** DATA FOR REVIEW follows **

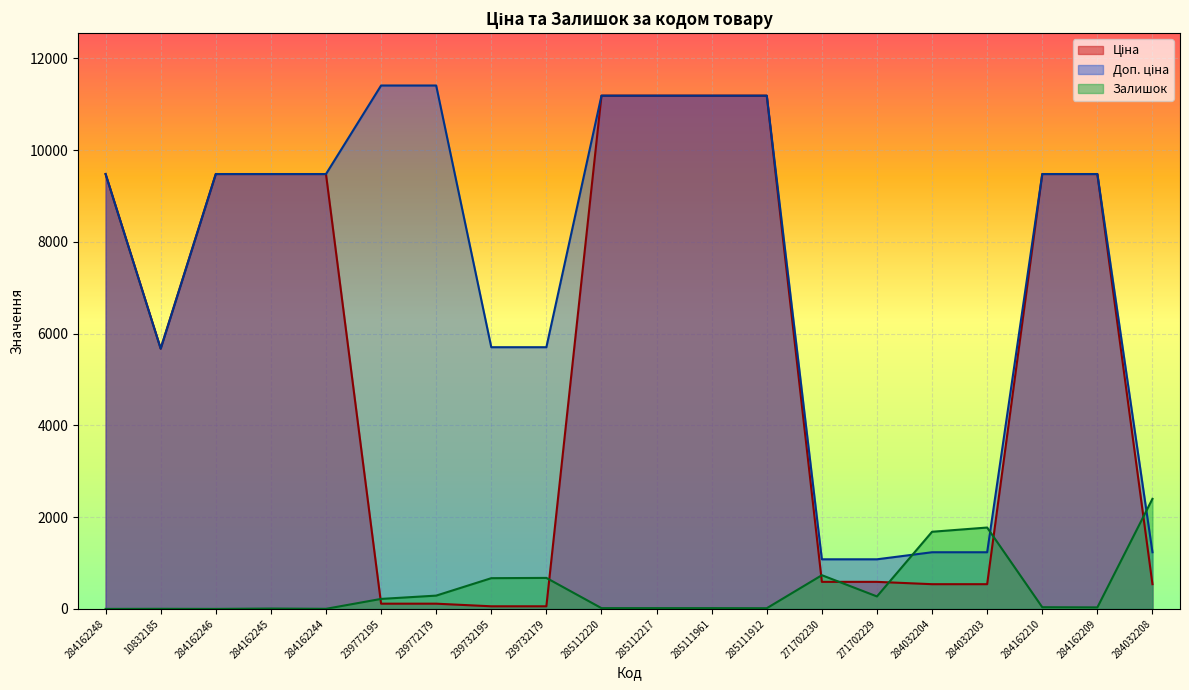

What is the difference between the Доп. ціна values at 284032208 and 284162248?

8244.7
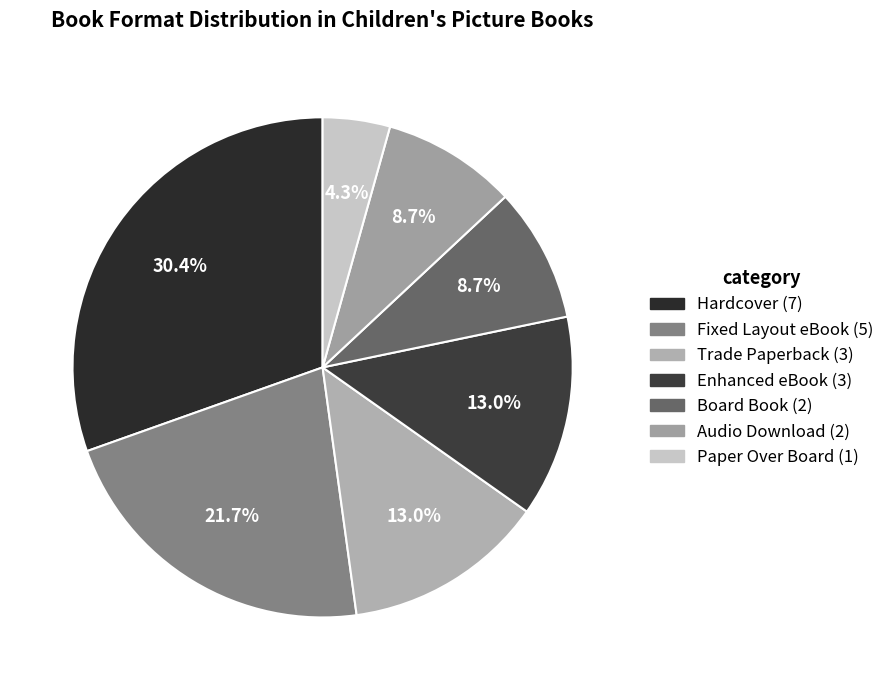

What percentage is the Trade Paperback slice, to the nearest percent?

13%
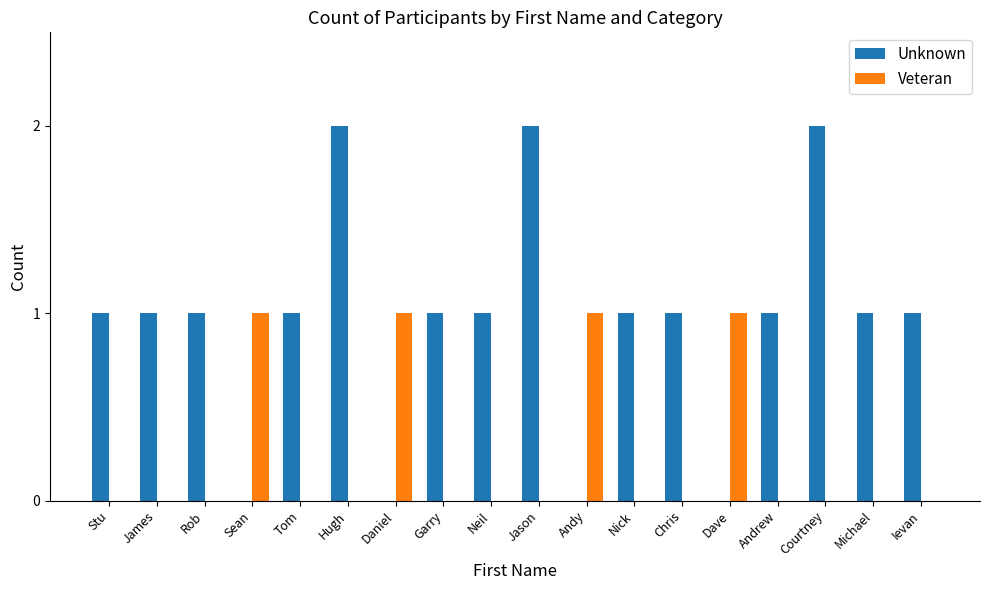

Which series changed the most between Sean and Jason?

Unknown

** End of DATA FOR REVIEW **

* _REQUIRED WORK_
Reproduce the text of every item above word for word, leaving out the pictures.

* _SOLUTION FOR THIS PROBLEM_
What is the difference between the Доп. ціна values at 284032208 and 284162248?

8244.7

What percentage is the Trade Paperback slice, to the nearest percent?

13%

Which series changed the most between Sean and Jason?

Unknown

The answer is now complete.